## [Task brief]
If a line in the entries below includes "casing", show that line.

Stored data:
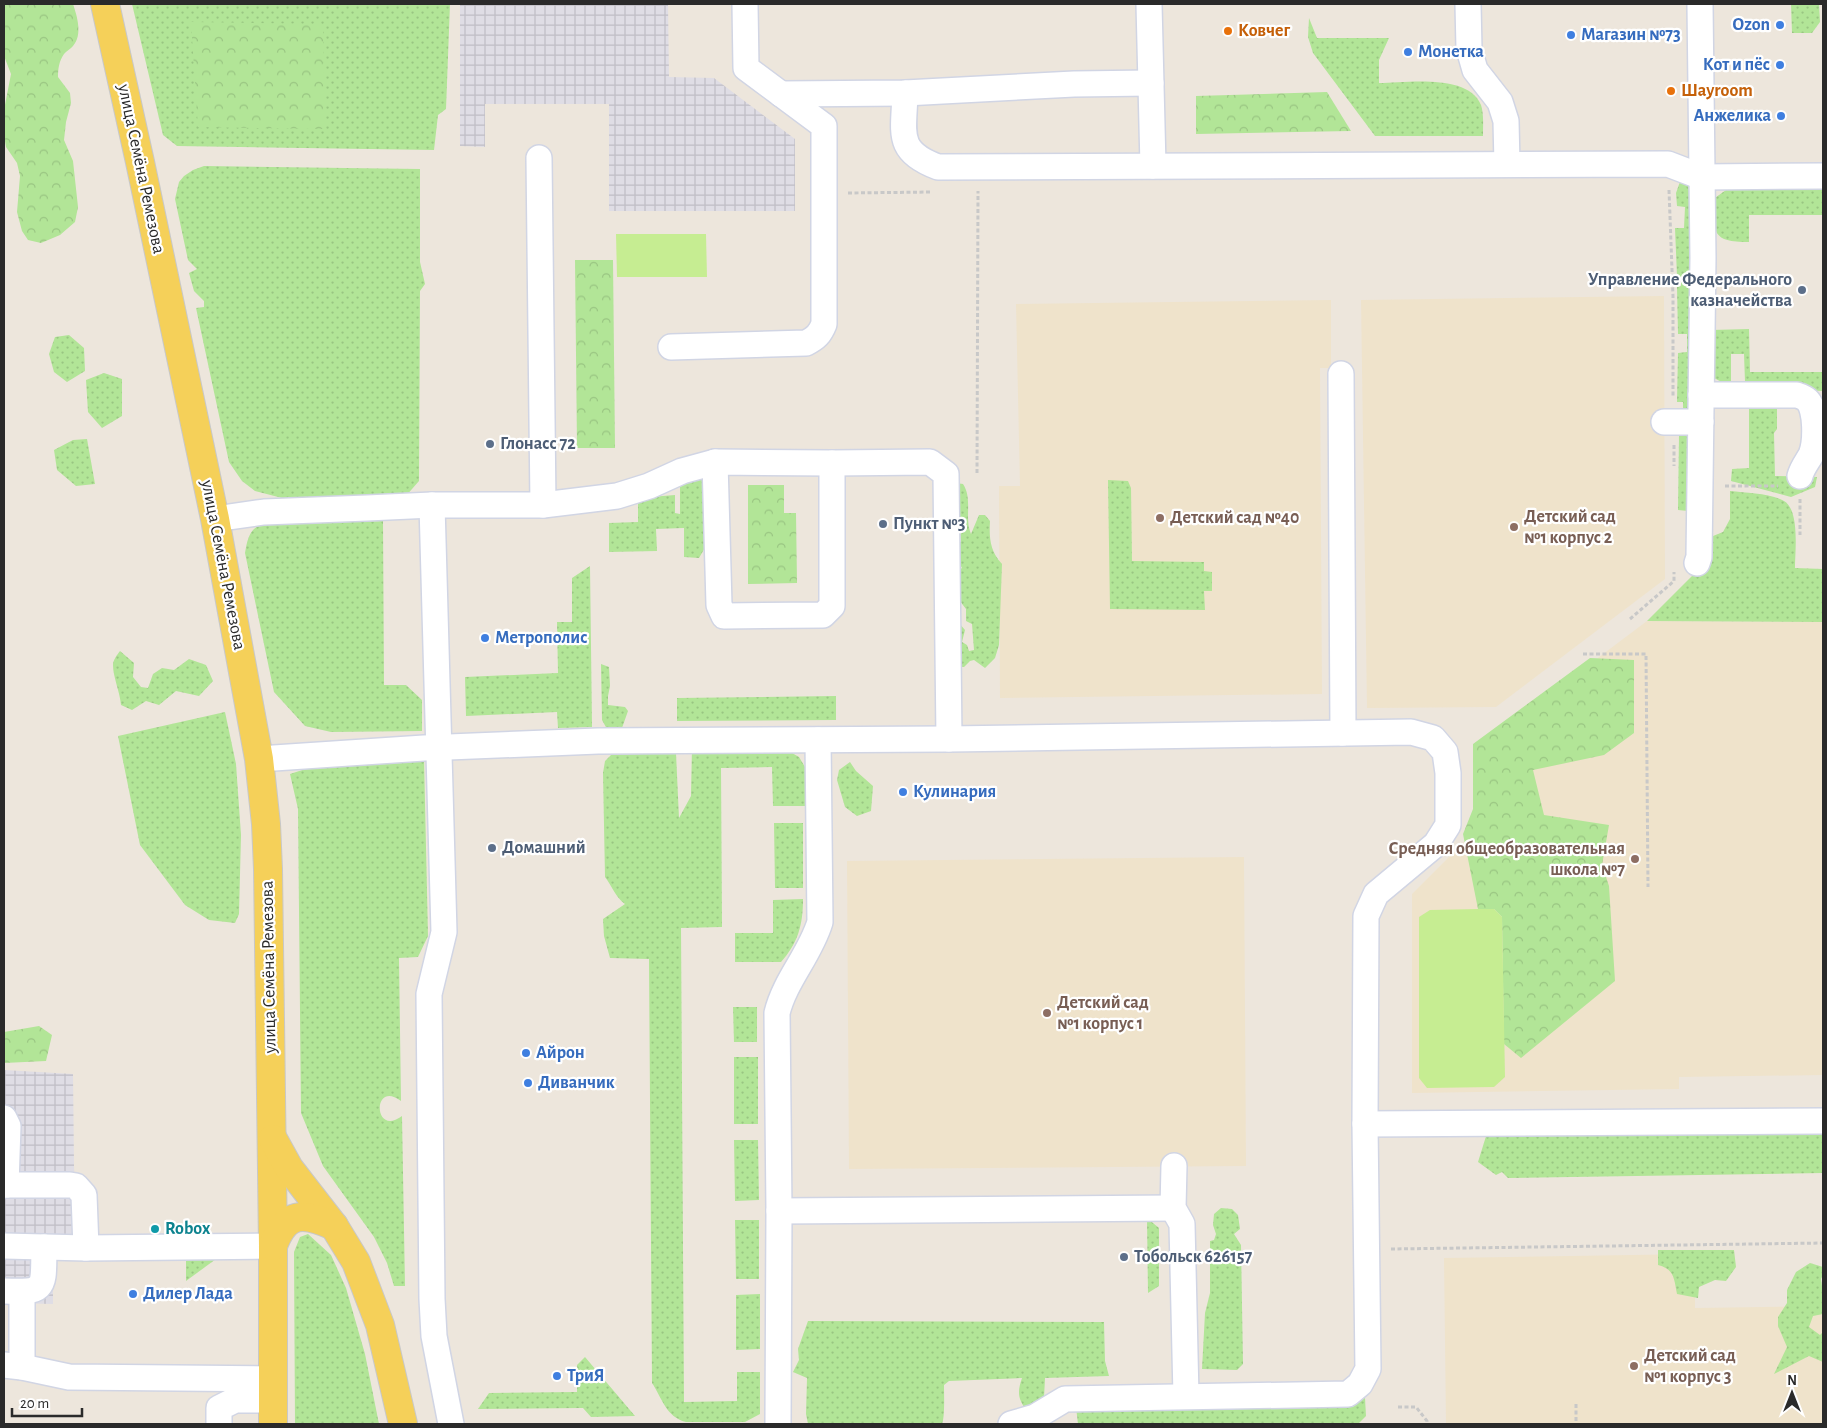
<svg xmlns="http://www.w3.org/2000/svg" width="1827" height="1428" font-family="'Alegreya Sans',sans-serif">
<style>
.industrial{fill:url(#industrial-grid)}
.education{fill:#efe3cb}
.grass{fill:url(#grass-dots);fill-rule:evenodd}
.forest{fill:url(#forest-crowns)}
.pitch{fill:#c6ed92}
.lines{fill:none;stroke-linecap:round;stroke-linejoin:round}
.minor-casing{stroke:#d1d5e4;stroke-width:28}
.major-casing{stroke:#c8c8c8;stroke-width:30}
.path{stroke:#c8c8c8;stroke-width:3;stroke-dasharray:4 2.5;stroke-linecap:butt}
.minor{stroke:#fff;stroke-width:25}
.major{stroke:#f5d059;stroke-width:28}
.shop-dot{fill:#3f7fe0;stroke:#fff;stroke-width:2}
.food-dot{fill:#e8710a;stroke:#fff;stroke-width:2}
.service-dot{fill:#5c6f8a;stroke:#fff;stroke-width:2}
.education-dot{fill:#8d6e63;stroke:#fff;stroke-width:2}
.culture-dot{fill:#0f9aa8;stroke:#fff;stroke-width:2}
.labels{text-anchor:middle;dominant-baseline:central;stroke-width:4.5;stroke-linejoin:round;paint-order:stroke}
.shop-label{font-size:18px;font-weight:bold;fill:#366cbe;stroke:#fff;text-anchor:start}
.food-label{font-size:18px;font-weight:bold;fill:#c56008;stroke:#fff;text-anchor:start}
.street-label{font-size:18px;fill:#2a2a2a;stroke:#fff}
.service-label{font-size:18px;font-weight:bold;fill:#4e5e75;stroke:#fff;text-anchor:start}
.education-label{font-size:18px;font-weight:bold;fill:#785e54;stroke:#fff;text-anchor:start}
.culture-label{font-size:18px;font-weight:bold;fill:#0d838f;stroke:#fff;text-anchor:start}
</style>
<defs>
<pattern id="industrial-grid" width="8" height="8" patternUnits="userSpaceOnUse" patternTransform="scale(1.25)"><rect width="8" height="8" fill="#dfdde5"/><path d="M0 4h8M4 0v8" fill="none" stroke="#c0bec5"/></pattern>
<pattern id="grass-dots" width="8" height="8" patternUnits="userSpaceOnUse" patternTransform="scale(1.25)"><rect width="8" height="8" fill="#b2e597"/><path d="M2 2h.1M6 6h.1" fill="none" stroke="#99c582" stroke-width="1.8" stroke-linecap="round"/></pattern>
<pattern id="forest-crowns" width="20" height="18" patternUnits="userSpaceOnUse" patternTransform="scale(1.25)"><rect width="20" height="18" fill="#b2e597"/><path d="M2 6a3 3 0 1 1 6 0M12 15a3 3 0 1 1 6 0" fill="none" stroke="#99c582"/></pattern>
</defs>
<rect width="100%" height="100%" fill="#ede6dc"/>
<g class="industrial">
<path d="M460,4H668L669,77L714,78L795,139V211H609V104H485V147L460,146Z"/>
<path d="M4,1070L73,1074L75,1256H53V1304L4,1303Z"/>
</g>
<g class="education">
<path d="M1664,296L1665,579L1496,707L1367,708L1361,300Z"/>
<path d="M1331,300V368H1320L1322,694L1000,698L999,486H1020L1016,304Z"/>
<path d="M1647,621L1823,622V1075L1679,1077V1089L1412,1093V894L1482,824L1481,746Z"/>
<path d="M1244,857L1246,1166L849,1169L847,861Z"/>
<path d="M1695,1254V1308L1823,1306V1424H1446L1444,1258Z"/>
</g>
<g class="grass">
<path d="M132,4H450L446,109L438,115L434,150L177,146L163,135Z"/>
<path d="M1791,4H1819L1820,22L1812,33H1792Z"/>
<path d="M1309,18L1317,38H1389L1379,60V83C1406,83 1468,73 1481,105C1484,114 1483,127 1483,136H1375L1313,53L1308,37Z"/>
<path d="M204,166L420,169V262L425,284L420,291L419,481L405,497L286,499L255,491L242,481L229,462L196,308L204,307V301L194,291L189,273L197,269L188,260L175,199L179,182L184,176L193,170Z"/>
<path d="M1682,176L1688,180L1691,218L1690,411H1683V402H1677L1678,353L1687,352V334H1678L1677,287L1681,286V277L1677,276L1675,228H1684L1685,207L1677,206L1676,193Z"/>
<path d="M1762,189H1823V215H1749V242C1711,242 1715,233 1712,200L1726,190Z"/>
<path d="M1749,329L1750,372H1823V391C1789,390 1742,395 1712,377L1711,330ZM1731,354H1744L1745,382H1731Z"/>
<path d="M69,335L84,348L85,371L67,382L54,372L49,354L55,337Z"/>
<path d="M104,373L122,379V416L102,428L88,412L86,380Z"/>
<path d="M1777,407V429L1774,433L1775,476L1817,477L1815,487L1791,497L1731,481L1732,469L1749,468V408Z"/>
<path d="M1679,435H1690L1688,511L1678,510Z"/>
<path d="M87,439L95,484L76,486L57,470L54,450L73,440Z"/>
<path d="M705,476L706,546L699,558L684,557V528L656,529L657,551L609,552V523L638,522V498L675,495V513L680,514V481Z"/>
<path d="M1108,480L1128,481L1131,488L1132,561L1204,562V571L1212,572V591H1204L1205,610L1110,609Z"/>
<path d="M956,483L963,484C973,499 964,518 971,534L979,515H985L990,521C989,538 990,551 1002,564L999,645L995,658L985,668L974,660L970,661L964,667H959L958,652L961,645L956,632L959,623L965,630L962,642L967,645L969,651L974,650L972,624L966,621V609L953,592V574L962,568L951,548V537L961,542L960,524L954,511Z"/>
<path d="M1730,491C1747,493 1769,493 1784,501C1800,510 1795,552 1795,568L1823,569V622L1647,621L1704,564L1708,538L1723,532L1730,519Z"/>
<path d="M383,521L384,685H406L422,700V731L331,732L305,726L274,692L245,553C247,543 248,532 258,526C272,518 361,522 383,521Z"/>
<path d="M590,566L592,727L558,728L557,712L466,716L465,677L558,673L557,622H572V578Z"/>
<path d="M120,651L134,663L133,677L141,687L148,688L153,674L162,668L174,670L189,659L206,665L213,681L199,696L176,691L159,705L146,701L132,710L121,705C120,692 113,677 113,665C113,660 117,655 120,651Z"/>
<path d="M601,664L609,667L610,686L608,696V705L625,707L628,711L622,728L607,729L602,720Z"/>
<path d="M836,696V720L677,721V698Z"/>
<path d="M225,712L236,764L241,835L239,914L235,923L209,920L185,905L140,845L118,736Z"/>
<path d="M692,747L785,749L799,757L805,767V806H773L772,767L721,768L722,927L681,928L684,1402L737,1401V1372H760V1414L745,1422H686C666,1417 662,1398 652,1383L649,959L610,958L604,936L603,919L625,904C616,898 612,886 605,877L603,773L605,761L611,755L676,753L679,818L691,796Z"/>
<path d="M424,758L428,936L418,957L399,958L401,1101C372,1079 373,1138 402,1116L405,1286H394L387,1263L374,1237L323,1166L301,1113L298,809L290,774L330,761Z"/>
<path d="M850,762L856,771L873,786L871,811L857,816L845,807L837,780L839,770Z"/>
<path d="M774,823H803V888H775Z"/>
<path d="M803,899C803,925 798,943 781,962H735V933H773V900Z"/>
<path d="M733,1007H757V1042H734Z"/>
<rect x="734" y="1057" width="24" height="67"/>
<path d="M1823,1130V1173L1508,1178L1502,1172L1496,1175L1478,1162L1487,1133Z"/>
<path d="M734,1140H758L759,1200L735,1201Z"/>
<path d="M1221,1208L1232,1209L1238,1215L1240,1229L1234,1234L1241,1245L1243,1364L1237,1370L1202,1369L1205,1313L1210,1293V1241L1214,1240L1216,1234L1213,1225L1214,1214Z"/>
<path d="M1147,1218L1159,1228V1286L1148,1293Z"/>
<path d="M735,1220H759V1279H736Z"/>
<path d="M308,1234L331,1255L346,1288L365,1354L379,1424H295L294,1252L300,1237Z"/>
<path d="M1658,1250H1734L1736,1267L1726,1281L1715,1280L1699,1287L1698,1298L1677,1294C1674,1278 1674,1269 1658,1265Z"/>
<path d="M186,1252H216V1259L186,1281Z"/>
<path d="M1810,1263L1823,1267V1275L1821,1279L1823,1293V1314L1813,1316L1809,1327L1820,1335L1823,1332V1362L1809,1356L1774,1374L1787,1347L1778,1326V1317L1787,1303V1290L1796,1272Z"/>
<path d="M760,1294V1349L736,1350V1295Z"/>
<path d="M808,1321L1104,1322L1105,1361L1109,1376L1045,1378L1044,1398L1033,1407L1025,1408C1017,1397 1018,1390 1022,1378L949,1381L944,1385C944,1395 945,1417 942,1424H808L806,1414L807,1378L793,1372L799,1360L798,1349Z"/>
<path d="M585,1357L635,1416L591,1417L583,1408L478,1409L489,1393L577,1392V1365Z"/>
<path d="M1365,1398L1366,1416L1358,1424H1078L1076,1407L1080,1402Z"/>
</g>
<g class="forest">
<path d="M4,4H73C77,16 83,35 73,46C71,49 66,51 64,54C59,61 58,69 58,77L70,93L71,103L66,122L64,140L73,161L78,207L75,222L60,235L41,243L28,240L22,231L17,212L20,176L17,163L6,147L4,135V110L11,74L4,56Z"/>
<path d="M191,22L323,24L325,129L198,127Z"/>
<path d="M1327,92L1351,131L1196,134V96Z"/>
<path d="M575,260H613L615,448H577Z"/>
<path d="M748,485H784V513H796L797,583L748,584Z"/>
<path d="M1590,658L1634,660V733L1604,755L1533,770L1544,815L1609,825L1602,865L1609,886L1615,981L1521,1058L1504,1044L1502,917L1494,909H1478L1463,834L1473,809V744Z"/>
<path d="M39,1026L52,1035L46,1061L4,1063V1032Z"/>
</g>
<g class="pitch">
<path d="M616,234H706L707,277H617Z"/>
<path d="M1478,909H1494L1502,917L1505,1077L1494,1087L1427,1088L1419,1078V917L1430,910Z"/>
</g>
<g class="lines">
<defs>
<g id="minor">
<path d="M1149,4L1153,166"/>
<path d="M1468,4L1469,49L1475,70L1500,102L1506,121L1507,164"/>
<path d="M905,93C904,133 895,151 938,167L1668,164L1702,177L1823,176"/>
<path d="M781,94L905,93L1074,84L1151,83"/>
<path d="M539,158L543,505"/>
<path d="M671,347L806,343C816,338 820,334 824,324V126L746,68L745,4"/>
<path d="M1341,374L1343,733"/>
<path d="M1701,395H1797C1800,396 1805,398 1807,400C1817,409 1816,443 1811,455C1807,462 1802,468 1800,476"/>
<path d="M1664,422H1701"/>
<path d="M715,462L719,605L724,616L823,615L832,606V463"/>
<path d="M432,505L444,932L429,994L432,1299L434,1336L451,1424"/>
<path d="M215,519L264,512L367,508L432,505H543L617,496L649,486L682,471L715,462L832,463L930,462L946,474L949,739"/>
<path d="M1697,563L1699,557L1703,258L1700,4"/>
<path d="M259,759L424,748L598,741L949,739L1411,732L1433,738L1445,752L1448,773V825L1436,844L1376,894L1366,916L1365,1124L1368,1369L1360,1384L1348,1394L1065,1399L1035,1417L1011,1424"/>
<path d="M4,1118L8,1126L6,1185"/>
<path d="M1365,1124L1823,1121"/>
<path d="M1174,1166L1173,1208L1182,1224L1186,1396"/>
<path d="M4,1185H70L76,1186L84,1195L86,1248"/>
<path d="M779,1211L1173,1208"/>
<path d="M4,1246L86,1248L273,1246"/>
<path d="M4,1291C48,1293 43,1287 44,1247"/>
<path d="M4,1365L22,1367L69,1377L273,1379"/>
<path d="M22,1367V1292"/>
<path d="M219,1424V1408L235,1400H273"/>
<path d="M778,1424L779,1211L777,1013C785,980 810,955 820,922L818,740"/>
</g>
<g id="major">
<path d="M105,4L140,162L215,519L259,759L266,824L268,869L273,1246V1424"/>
<path d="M273,1139L289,1168L334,1226L356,1262L380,1325L403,1424"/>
<path d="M273,1246C286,1211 303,1212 334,1226"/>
</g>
</defs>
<use href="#minor" class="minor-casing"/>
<use href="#major" class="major-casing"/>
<g class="path">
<path d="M1669,190L1673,296V398"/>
<path d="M848,193L932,192"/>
<path d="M1674,445V466"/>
<path d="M977,473L978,191"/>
<path d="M1725,486H1778"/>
<path d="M1800,499V535"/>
<path d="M1630,619L1674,581V572"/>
<path d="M1583,654H1646L1648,887"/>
<path d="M1391,1249L1823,1243"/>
<path d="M1576,1404V1424"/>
<path d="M1398,1407H1416L1427,1421V1424"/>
</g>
<use href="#minor" class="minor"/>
<use href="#major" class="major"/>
</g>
<g class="shop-dot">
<circle cx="1780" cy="25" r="5"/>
<circle cx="1571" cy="35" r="5"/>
<circle cx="1408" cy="52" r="5"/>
<circle cx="1780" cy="65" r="5"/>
<circle cx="1781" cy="116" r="5"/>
<circle cx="485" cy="638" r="5"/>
<circle cx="903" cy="792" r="5"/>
<circle cx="526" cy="1053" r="5"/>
<circle cx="528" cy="1083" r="5"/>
<circle cx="133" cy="1294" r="5"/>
<circle cx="557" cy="1376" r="5"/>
</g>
<g class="food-dot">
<circle cx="1228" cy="31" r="5"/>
<circle cx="1671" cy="91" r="5"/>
</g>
<g class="service-dot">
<circle cx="1802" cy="290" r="5"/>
<circle cx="490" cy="444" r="5"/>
<circle cx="883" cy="524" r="5"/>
<circle cx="492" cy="848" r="5"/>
<circle cx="1124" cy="1257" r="5"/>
</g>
<g class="education-dot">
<circle cx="1160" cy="518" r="5"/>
<circle cx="1514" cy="527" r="5"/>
<circle cx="1635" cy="859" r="5"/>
<circle cx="1047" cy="1013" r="5"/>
<circle cx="1634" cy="1366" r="5"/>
</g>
<circle class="culture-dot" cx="155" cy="1229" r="5"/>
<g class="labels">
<g class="shop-label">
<text x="1770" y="25" text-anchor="end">Ozon</text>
<text x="1581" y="35">Магазин №73</text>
<text x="1418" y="52">Монетка</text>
<text x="1770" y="65" text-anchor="end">Кот и пёс</text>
<text x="1771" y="116" text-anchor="end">Анжелика</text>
<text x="495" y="638">Метрополис</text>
<text x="913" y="792">Кулинария</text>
<text x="536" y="1053">Айрон</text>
<text x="538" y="1083">Диванчик</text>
<text x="143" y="1294">Дилер Лада</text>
<text x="567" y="1376">ТриЯ</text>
</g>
<g class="food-label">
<text x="1238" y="31">Ковчег</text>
<text x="1681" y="91">Шауroom</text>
</g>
<g class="street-label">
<text transform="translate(141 169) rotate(78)">улица Семёна Ремезова</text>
<text transform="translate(223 565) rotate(79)">улица Семёна Ремезова</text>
<text transform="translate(269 967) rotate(-91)">улица Семёна Ремезова</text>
</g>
<g class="service-label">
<text x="1792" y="280" text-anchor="end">Управление Федерального<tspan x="1792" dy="21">казначейства</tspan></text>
<text x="500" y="444">Глонасс 72</text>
<text x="893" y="524">Пункт №3</text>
<text x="502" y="848">Домашний</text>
<text x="1134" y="1257">Тобольск 626157</text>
</g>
<g class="education-label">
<text x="1524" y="517">Детский сад<tspan x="1524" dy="21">№1 корпус 2</tspan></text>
<text x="1170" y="518">Детский сад №40</text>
<text x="1625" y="849" text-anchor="end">Средняя общеобразовательная<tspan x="1625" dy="21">школа №7</tspan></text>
<text x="1057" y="1003">Детский сад<tspan x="1057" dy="21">№1 корпус 1</tspan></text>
<text x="1644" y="1356">Детский сад<tspan x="1644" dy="21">№1 корпус 3</tspan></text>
</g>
<g class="culture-label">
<text x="165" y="1229">Robox</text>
</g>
</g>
<rect width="1827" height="1428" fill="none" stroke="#2a2a2a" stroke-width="10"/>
<g transform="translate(1792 1393)" stroke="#ffffff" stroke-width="4" paint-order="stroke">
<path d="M0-4L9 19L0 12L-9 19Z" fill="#2a2a2a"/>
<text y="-8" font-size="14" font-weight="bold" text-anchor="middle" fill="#2a2a2a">N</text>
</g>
<path d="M12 1408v8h70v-8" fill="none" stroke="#2a2a2a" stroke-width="2.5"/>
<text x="20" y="1408" font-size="15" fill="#2a2a2a" stroke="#ffffff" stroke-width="4" paint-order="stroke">20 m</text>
</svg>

## [Answer box]
.minor-casing{stroke:#d1d5e4;stroke-width:28}
.major-casing{stroke:#c8c8c8;stroke-width:30}
<use href="#minor" class="minor-casing"/>
<use href="#major" class="major-casing"/>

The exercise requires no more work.